PWC 255

I solve both challenges using perl 4.019 on DOSBOX. For comparison, I also solve them using python 1.4 beta on DOSBOX. The Perl solutions also run fine on Perl 5.38. My Python solution to challenge 1 is also forward compatible with python 2.7.18, but my python solution to challenge 2 does not work in python 2.

Challenge 1 (Odd Character)

Links to code: perl4.019 python1.4b

We are given two strings, s and t say, where t is a jumbled version of s plus one extra character. We are asked to find the extra character.
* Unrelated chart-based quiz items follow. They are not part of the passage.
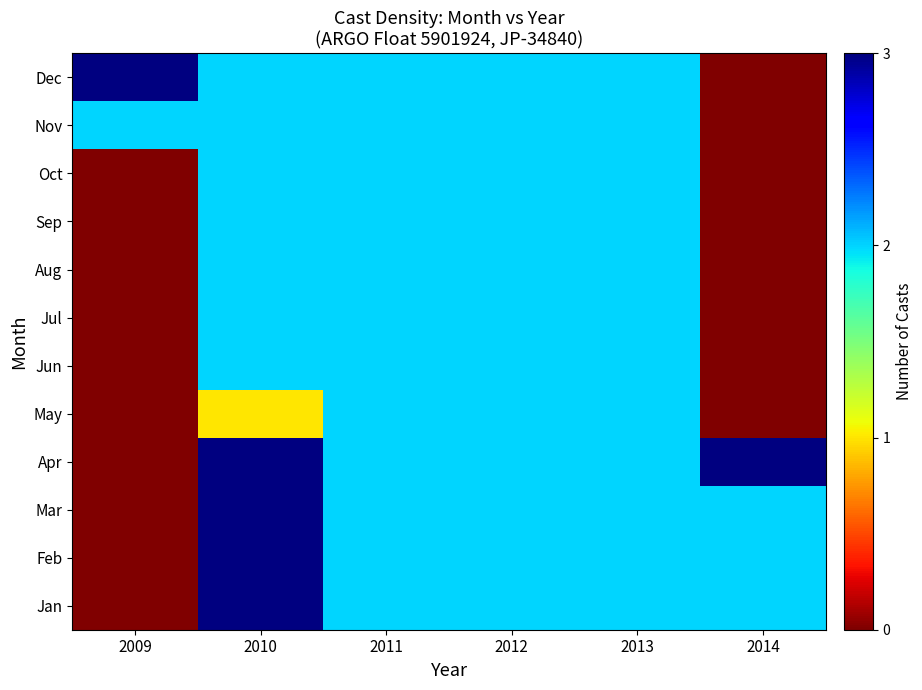

What is the greatest value displayed?

3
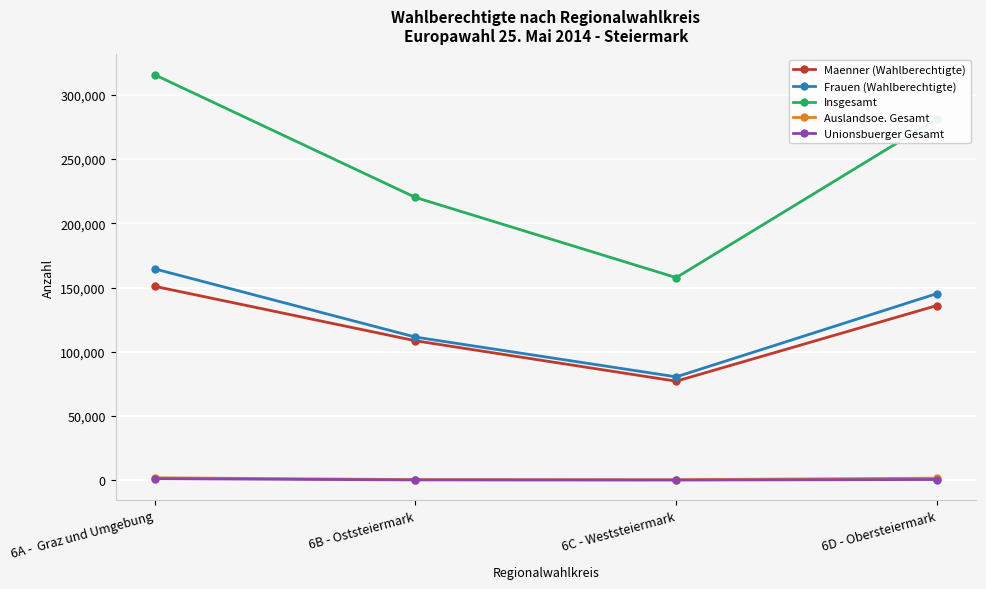

What is the difference between the Insgesamt values at 6C - Weststeiermark and 6D - Obersteiermark?

123616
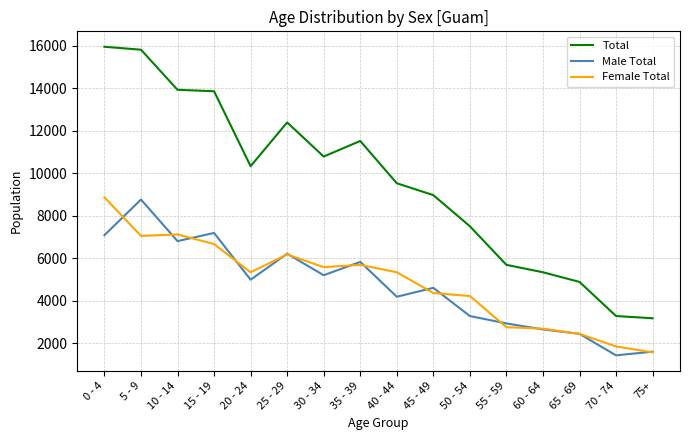

The value of Male Total at 25 - 29 is 6212. True or false?

True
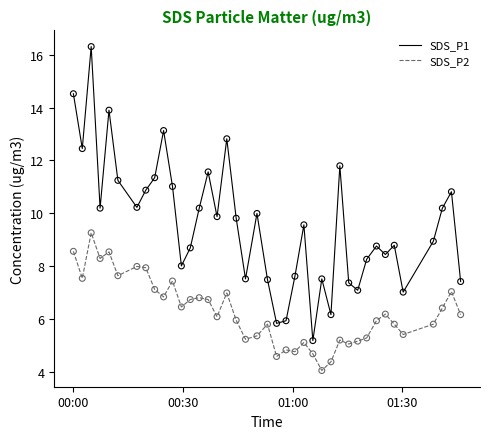

Which series has the largest total across all categories?

SDS_P1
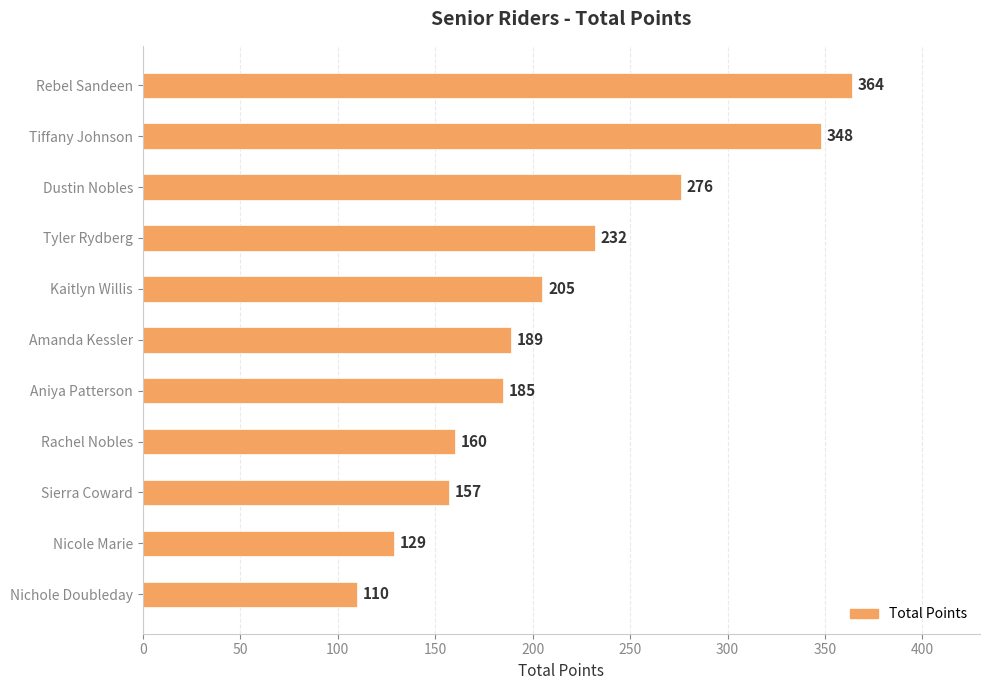

At which label is the value closest to 237?

Tyler Rydberg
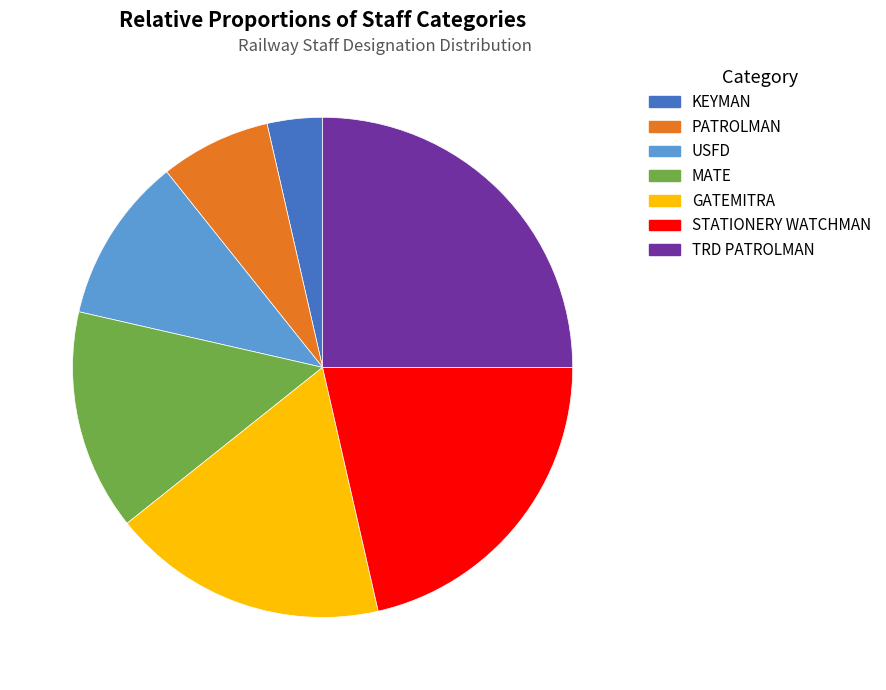

Is there any slice that represents more than half of the pie?

No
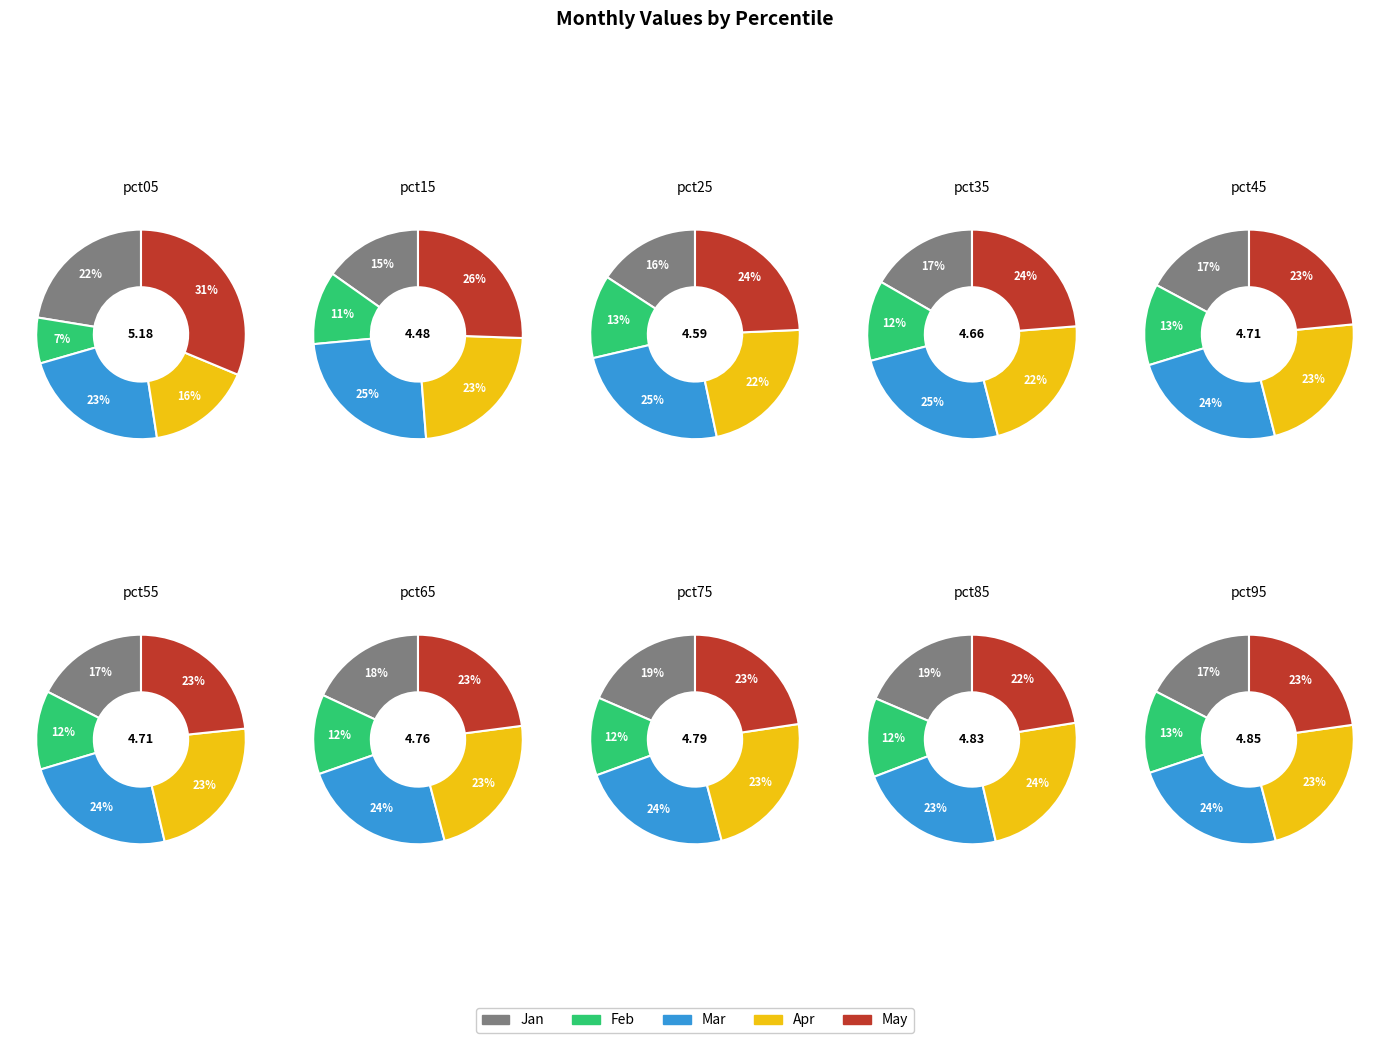

What percentage is the pct35 slice, to the nearest percent?

10%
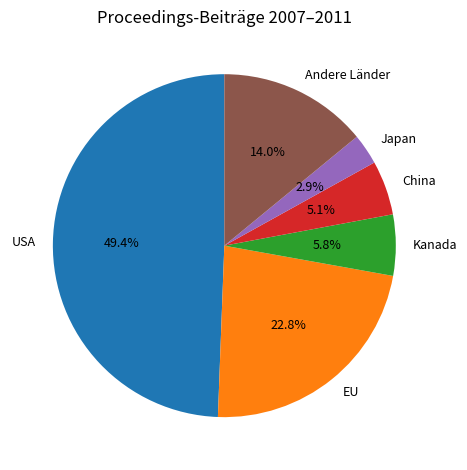

What is the smallest slice in the pie chart?

Japan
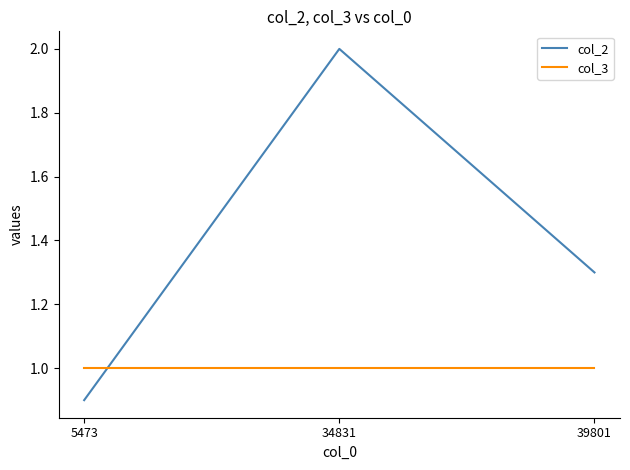

Reading right to left, extract all data points from this chart.

col_2: 1.3	2.0	0.9
col_3: 1.0	1.0	1.0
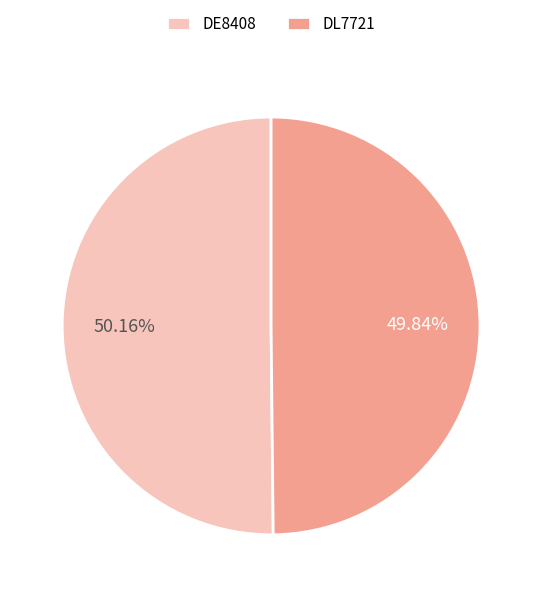

Is the sum of DL7721 and DE8408 greater than half?

Yes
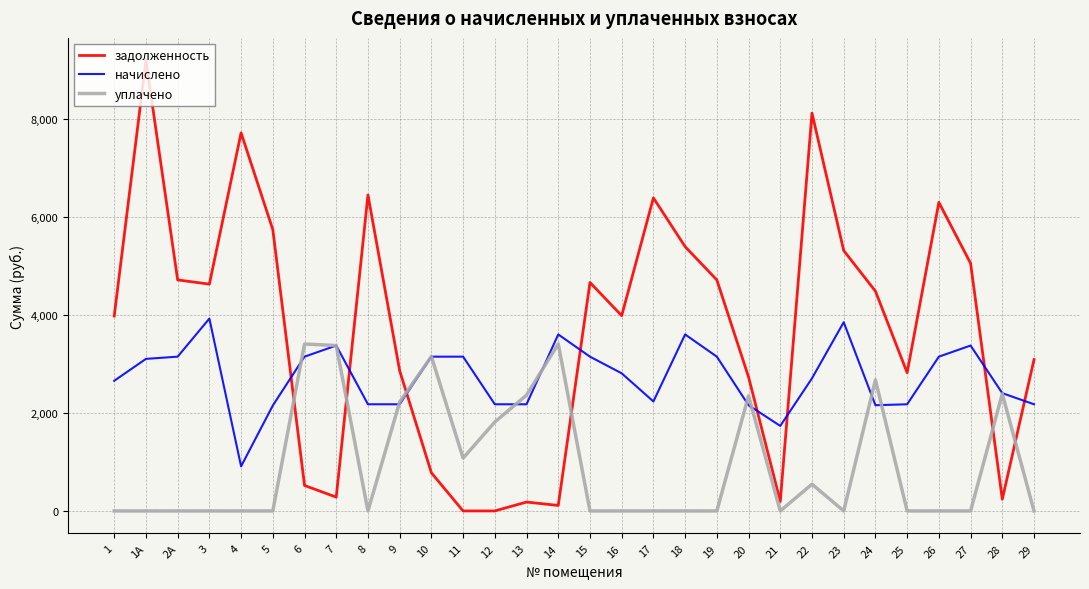

What is the greatest value displayed?

9196.8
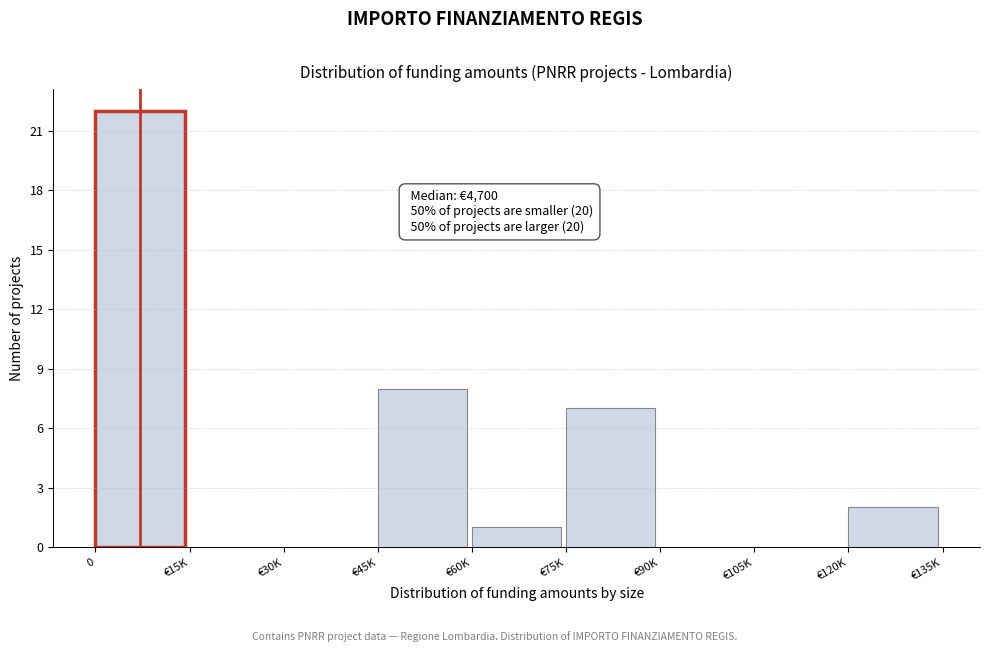

Reading left to right, extract all data points from this chart.

0=22	€15K=0	€30K=0	€45K=8	€60K=1	€75K=7	€90K=0	€105K=0	€120K=2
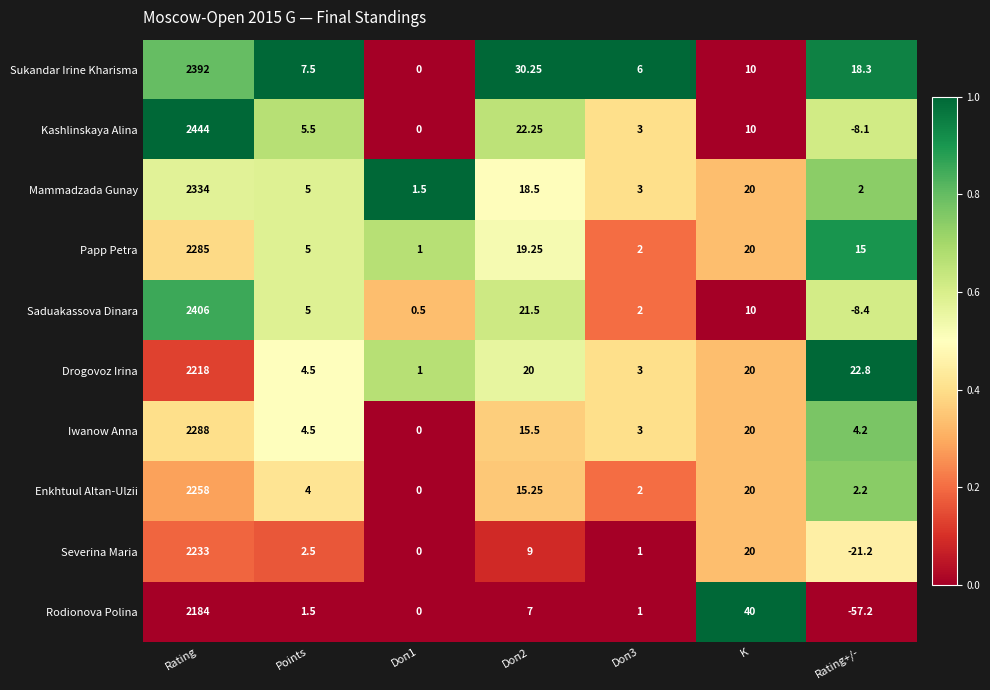

At which label is Rodionova Polina closest to 1063?

K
I eschew input validation chores, so I assume that the inputs satisfy the requirements. My approach is to use hashes to count the incidence of each character in s and t, then we compare the hashes to find the element of t whose frequency is higher than that of the same character in s. 

Here is the perl 4.019 subroutine:

sub odd_character {

 local($s,$t)=@_;

 # ...

 local(%s,%t,$i);

 foreach $i (split(//,$s)) {

  $s{$i}++;

 }

 foreach $i (split(//,$t)) {

  $t{$i}++;

 }

 foreach $i (keys %t) {

  ($t{$i} > $s{$i}) && (return $i);

 }

 return "ERROR";

}

Here is the python 1.4 beta version, pretty much a literal translation:

def odd_character( s, t ):

 in_s={}

 in_t={}

 for i in s:

  try:

   in_s[i] = in_s[i]+1

  except KeyError:

   in_s[i] = 1

 for i in t:

  try:

   in_t[i] = in_t[i]+1

  except KeyError:

   in_t[i] = 1

 for i in in_t.keys():

  if not i in in_s.keys():

   return i

  if in_t[i] > in_s[i]:

   return i

 return "ERROR"

Unlike Perl, Python refuses to allow us to increment a hash entry that has not been defined earlier (throwing a "KeyError" in this version). I use a try .. except block to catch the KeyError exception and create the hash entry the first time. 

Challenge 2 (Most Frequent Word)

Links to code: perl4.019 python1.4b

We are given a paragraph p and a single word s. We are asked to find the most frequent word in the paragraph that is not the same as s. 

To solve this, I split the paragraph on whitespace and punctuation marks to get a list of words, and then use a hash to count the words, skipping over s. We can then find the most frequent word. In perl 4, I use sort with an appropriate sorting function, while in python I call the max operator.

Here is the perl 4.019 subroutine:

sub most_frequent_word {

 local( $p, $w )=@_;

 local( @p ) = split(/[\s,.!?]+/,$p);

 local( %p, $i );

 foreach $i (@p) {

  $p{$i}++ unless ($i eq $w);

 }

 (sort {$p{$b}<=>$p{$a};}  keys %p)[0];

}

Here is the python equivalent. I can't think of an easy way to avoid a regex (to split the paragraph), so this ends up not being compatible with later versions of python such as python 2, whose regex modules have changed.

def most_frequent_word( p, w ):

 punct=regex.compile("[,.!?]")

 p_nopunct=regsub.gsub(punct," ",p)

 in_p={}

 p_words=string.split(p_nopunct)

 for word in p_words:

  if not word==w:

   try:

    in_p[word]=in_p[word]+1

   except KeyError:

    in_p[word]=1

 mymax=max(in_p.values())

 for word in in_p.keys():

  if (in_p[word]==mymax):

   return word

 return "ERROR!" 

The function regsub.gsub( regex, replacement, string) is the python 1.4 global search and replacement function. It replaces every match of regex in string with replacement. In Python 2 and 3, it is replaced with re.sub with similar syntax.